As we can see, averages for minutes played, total rebounds, assists, steals, blocks, 2-pointers, and fan duel points have the greatest effect on predictions.

ANN Model

For both neural network models of this project, we will use the same data except we will ignore every row where FanDuel points = 0. The reason we are doing this is to capture a better fit for the model and thus make better predictions. Before creating and fitting the ANN model, we must preprocess our data using Sklearn’s preprocessing module. In this project, we used MinMaxScaler but feel free to try others to see if you get more accurate predictions.

Code implementation fro ANN

After running the code above for 50 epochs, we see that it preformed almost identically with the linear model showing a loss of 110.53 validating the test set. We can also see that the model started overfitting our data at about the 9th epoch.

Multivariate RNN Model

Like the previous ANN model, you must first normalize your data using MinMaxScaler() and separate your data into a training and test set. Before plugging in x_train and y_train into an RNN model, you must first reshape each x array (x_train, x_test) to be 3 dimensional such that the shape is (# samples, time steps, features). In this example, # of samples will be the number of rows, time steps will be 1, and features are 15 (each player feature).

Although the model performed the best out of three, it still shows a pretty big loss. Similar to the ANN model, we see the RNN model began overfitting at around 10 epochs; however, validation loss consistently stayed below 100 MSE.

Code implementation for RNN (LSTM)

Conclusion

Comparing the loss between each model, the best turned out to be RNN (by a marginal difference). What we can conclude from these values is that there is no latent pattern within our dataset. A takeaway from this project is that predicting continuous values in AAN is no different than predicting values using a linear regression (in most cases). However, I do still believe there is an application of RNN in fantasy basketball due to the sequential nature of the data.
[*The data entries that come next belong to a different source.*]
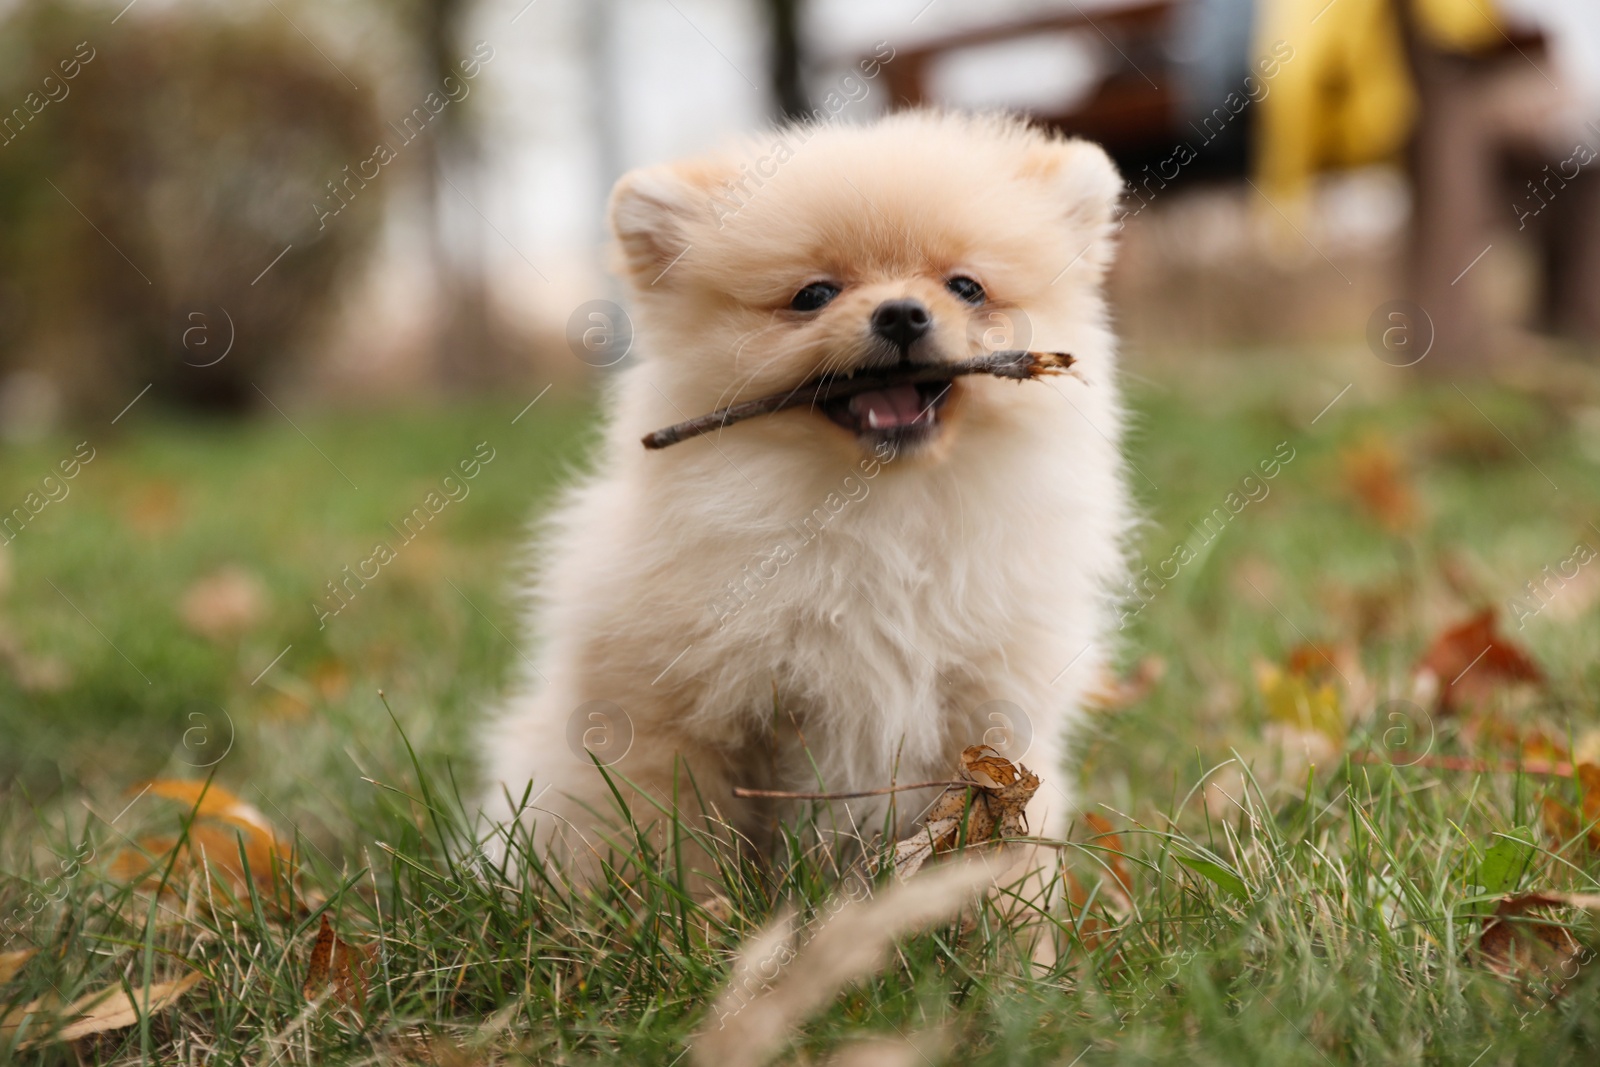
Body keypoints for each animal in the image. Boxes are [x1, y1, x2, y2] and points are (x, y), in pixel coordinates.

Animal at [480, 110, 1132, 895]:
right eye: (813, 295)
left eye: (967, 287)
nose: (902, 313)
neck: (879, 512)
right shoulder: (677, 718)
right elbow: (675, 838)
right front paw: (690, 918)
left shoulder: (990, 712)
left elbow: (997, 839)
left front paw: (1017, 929)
Future Directions/Optimizations

More data points! (Include more categorical data)
Reorganize the population data so that there are multiple samples rather than just one.
Increase timestep from 1 to 10 or more.
In the future, I plan to include another column using home and away, as well as the number of games each player participated in over the last week. This statistic will be different than the averages because it shows whether a player has played many games, consequently leading to poorer performance (fatigue). In the NBA, some teams will play 3–4 games a week while others can play two with larger breaks in between. These differences could illustrate a pattern that would be useful for training an RNN
We could also use an RNN to predict a single player’s performance. In this method, we will sample the population to gather hundreds of datasets comprising of only a single player, then run an RNN on that data frame. By doing this, the algorithm may be able to understand patterns of a single player rather than those of the entire league.